2) If our data is biased it doesn't matter how much we collect.  If the data that is collected is not the truth then it doesn't matter how much we collect, it will always lead us in the wrong direction.  Care needs to be taken so that the collected data ensures accurate results.  For an example, if the police would like to learn about teen drug use they will not be given accurate answers if a uniformed officer asks each kid personally when the last time they used drugs was.

3) Randomizing protects us from potential problems.  One of the reasons randomization is so powerful is because we reduce the problem of not getting a representative sample.  For instance, if we wanted to accurately gauge support for each candidate during an election it would be much better for us to randomly select 100 people and ask who they support rather than post the question on one of the candidate’s web pages and collect 10,000 responses.  Obviously there is going to be more people that favor the candidate which also go to the web page compared to the general public.  So our web page sample isn't correctly representing our population.

The main thing to remember is that quality and quantity of data need to be balanced.  More data is better, but poor quality data can only tell us part of the picture at best.  If questions arise about methods for collecting good data, or how much data is needed to get an accurate picture, then your local statistician can lend a helping hand.  Remember the whole point in collecting data is to make sure that we are pointed toward the truth.

Thursday, April 5, 2012

Picking Lottery Numbers for Profit


Recently the Mega Millions lottery topped an expected payout of $656,000,000 (or more than half the way to a billion dollars).  And even though picking the winning number is pure chance there is still some strategy to maximizing the expected returns from playing the lottery.

Wait...  didn't we just say that picking the winning number was just chance, so how can we improve our situation when the results are picked at random?  Well the first thing we need to do is separate the idea of picking the winning numbers and receiving money.  While picking the right numbers is completely chance based, the amount a winner is paid is not.  This is because if two (or more) people pick the same numbers then the pot is split amongst those people.  You can think of it this way; every other person that picks the same numbers as you reduces your possible earnings.  We saw in the record Mega Millions lottery drawing three people had the winning numbers, so the most that they could have won was about $219 million each (still a hefty sum but not $656 million).

So if the winning numbers are random doesn't that mean the numbers people pick are also random?  It turns out that isn't the case.  Numbers such as important dates, ages of children, and street addresses are used by people when making lottery number picks.  This means that people tend to pick the lower lottery numbers in favor of the larger ones (for months in important dates 1 through 12 are used, 1-31 for the days, etc).  So to minimize the amount of people selecting the same numbers  you should consider focusing on picking the larger ones.  It won't help your chances of winning, but it will help your payout if you do win.

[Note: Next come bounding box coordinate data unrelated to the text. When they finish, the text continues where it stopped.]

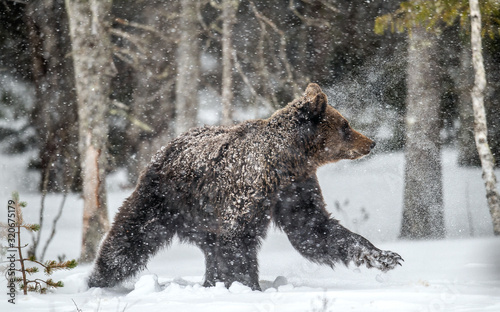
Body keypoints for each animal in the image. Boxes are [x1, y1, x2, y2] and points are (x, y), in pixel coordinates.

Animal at [89, 83, 402, 290]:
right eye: (345, 125)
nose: (371, 142)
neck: (287, 161)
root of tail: (163, 149)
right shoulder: (249, 190)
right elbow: (239, 241)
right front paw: (248, 286)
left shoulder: (295, 189)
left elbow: (315, 229)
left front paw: (386, 257)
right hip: (164, 199)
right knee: (129, 240)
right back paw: (97, 280)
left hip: (203, 218)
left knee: (210, 250)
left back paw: (210, 282)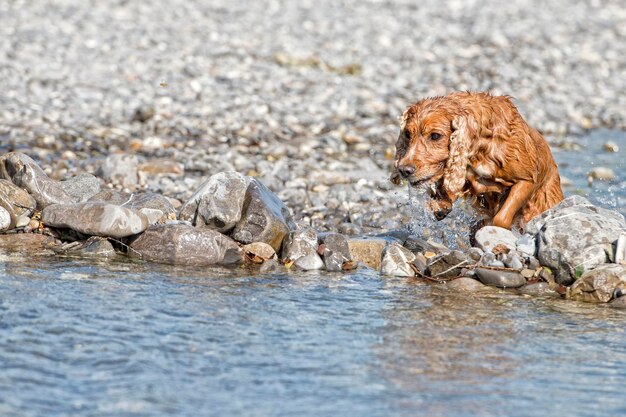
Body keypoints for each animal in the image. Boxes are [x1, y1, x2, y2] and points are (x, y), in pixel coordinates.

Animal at [390, 90, 560, 231]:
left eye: (435, 136)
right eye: (407, 134)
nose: (404, 170)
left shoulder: (527, 179)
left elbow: (501, 217)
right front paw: (440, 205)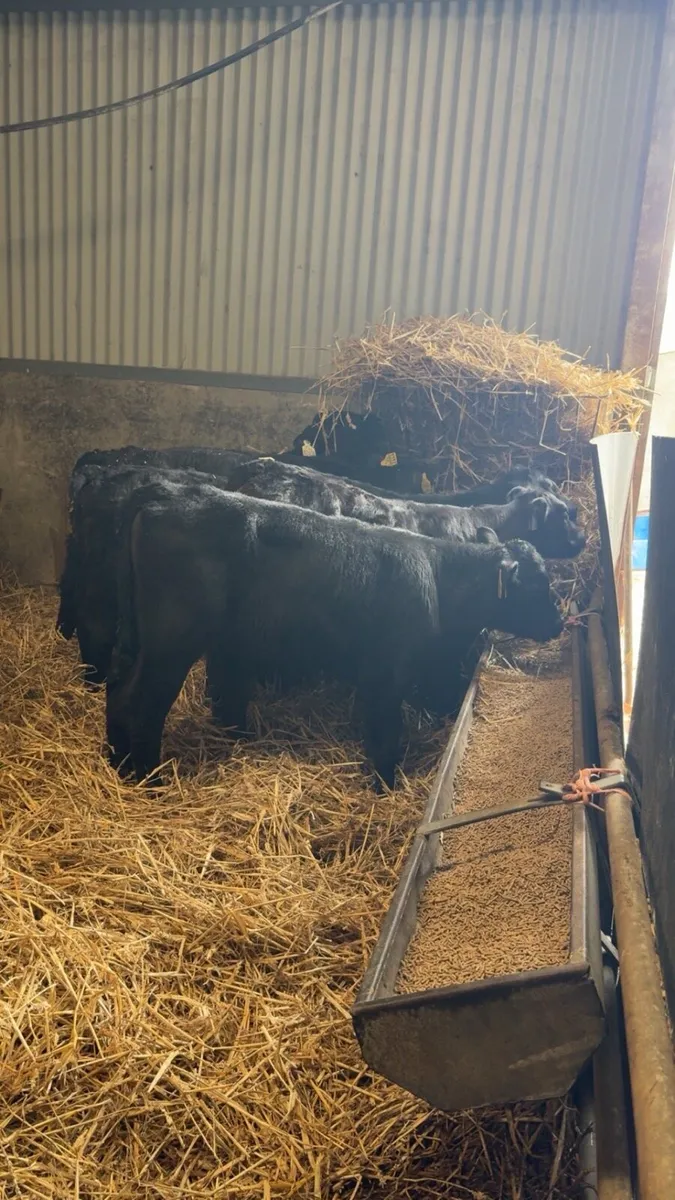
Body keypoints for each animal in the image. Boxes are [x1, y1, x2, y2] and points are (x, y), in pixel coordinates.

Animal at [105, 487, 563, 789]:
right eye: (535, 586)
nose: (559, 624)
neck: (437, 577)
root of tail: (164, 499)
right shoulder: (384, 673)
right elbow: (384, 731)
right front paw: (384, 784)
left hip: (145, 643)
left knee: (119, 691)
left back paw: (119, 762)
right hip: (171, 644)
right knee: (142, 701)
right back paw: (148, 777)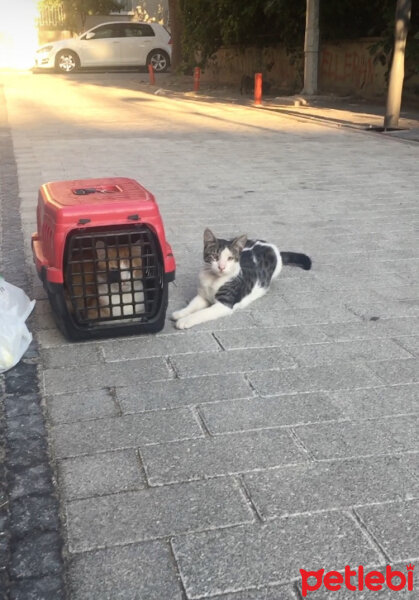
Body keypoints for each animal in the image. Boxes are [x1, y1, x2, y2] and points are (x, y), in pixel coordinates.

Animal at [171, 229, 312, 330]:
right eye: (215, 256)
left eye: (230, 258)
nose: (221, 267)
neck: (213, 279)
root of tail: (269, 245)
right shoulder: (202, 296)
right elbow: (192, 305)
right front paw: (180, 313)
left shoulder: (225, 303)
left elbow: (203, 313)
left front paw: (185, 321)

This illustrates a common problem when dealing with data and “random selection”.  Even if the subjects in our study are selected at random it does not mean that there aren't other underlying factors needing consideration.  For example, randomly choosing a sample of people from Kansas will tend to have a different composition than a random sample from Maine.  We need to keep in mind that random does not mean we don't need to be concerned about specifics of the sample.  Knowing this will allow us to keep ourselves pointed toward the truth.